Some of the questions that you asked just begged to be grouped together. Here's one group.
If you could meet anyone in the world, who would it be?
Who would you love to have dinner with?
My birth mother.
If someone called and said that your birth mother was dying and asked you to come to her side and ask her one question, what would it be?
Who is my birth father? I'm kind of sorry about it, and I wish there was another question I could ask - something a little more, uh, sensitive - but that's the answer. If I truly only had time for one question, it would have to be this one. She is the only person on earth who knows the truth. If she never changes her mind about talking to me, the bottom line is, I'll never know.
What one other thing would you want to say to her?
Assume that your fantasies came true and your mom showed up on your doorstep today. You invite her in and offer her a drink. Then you settle in. Assuming that she is open, what are the three most burning questions you would ask her?
If only this scenario would happen! Maybe, by putting it out there in the universe, it will come true. Everybody, concentrate on that part of the question: Let my birth mother contact me, write to me, call me, show up at my house. The more positive thoughts, the better.
Back to the burning questions. Obviously, the first one would have to be 'who's my bio-father?' just because she's the only one who can answer this.
Next, I'd probably have to ask about other children she may have had. One of my heart's biggest desires is to connect with siblings. I've talked about my wish for a sister before, and the want never goes away. Did you have other children, before or after me?
The third question? This one's harder. Sometimes it seems like there are a million things I want to know, but I guess it all boils down to this:
Will you tell me the story?
I want to know about that time in her life. It's probably cheating to ask this question, since there are so many questions within. What was her situation at the time she found herself pregnant?
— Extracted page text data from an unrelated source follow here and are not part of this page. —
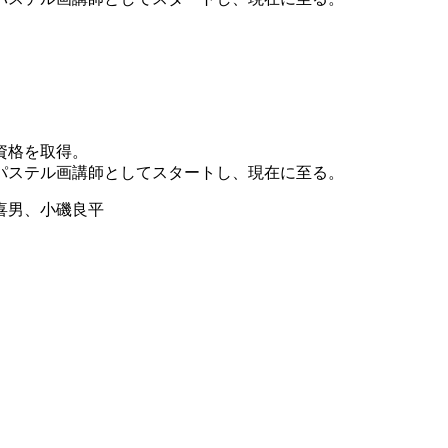
資格を取得。
パステル画講師としてスタートし、現在に至る。
喜男、小磯良平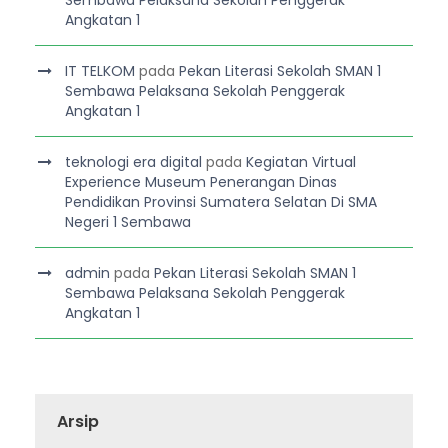
Angkatan 1
IT TELKOM
pada
Pekan Literasi Sekolah SMAN 1
Sembawa Pelaksana Sekolah Penggerak
Angkatan 1
teknologi era digital
pada
Kegiatan Virtual
Experience Museum Penerangan Dinas
Pendidikan Provinsi Sumatera Selatan Di SMA
Negeri 1 Sembawa
admin
pada
Pekan Literasi Sekolah SMAN 1
Sembawa Pelaksana Sekolah Penggerak
Angkatan 1
Arsip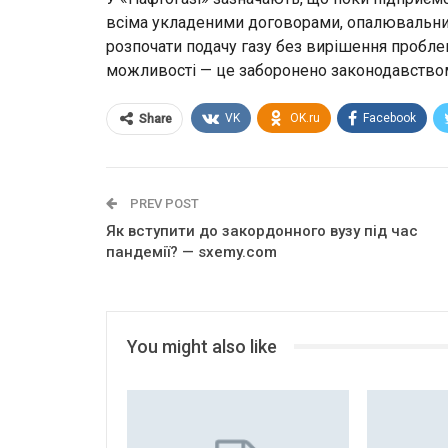
всіма укладеними договорами, опалювальний 
розпочати подачу газу без вирішення пробле
можливості — це заборонено законодавством
VK
OK.ru
Facebook
Share
PREV POST
Як вступити до закордонного вузу під час
пандемії? — sxemy.com
You might also like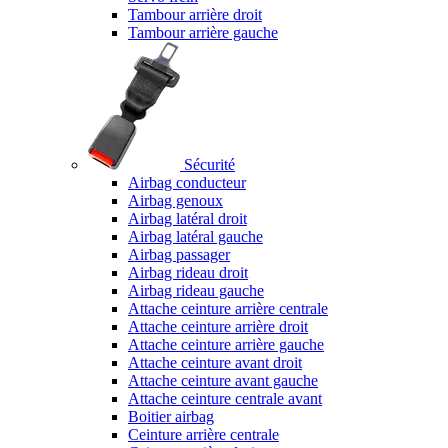
Tambour arrière droit
Tambour arrière gauche
Sécurité
Airbag conducteur
Airbag genoux
Airbag latéral droit
Airbag latéral gauche
Airbag passager
Airbag rideau droit
Airbag rideau gauche
Attache ceinture arrière centrale
Attache ceinture arrière droit
Attache ceinture arrière gauche
Attache ceinture avant droit
Attache ceinture avant gauche
Attache ceinture centrale avant
Boitier airbag
Ceinture arrière centrale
I know she was single, pregnant by a married man, but I want to know more than that. Was she living with her parents anyway, or did she have to move back in with them? Did she have to leave her job? Did she live at St. Andre's Home for a long time, or did she just go there to have the baby? How did she decide to give me up? What was it like to surrender a baby? How did she feel afterward? Did she ever think about me?
The chance to ask her anything is something I dream about. I only pray that day comes, soon. Before it's too late.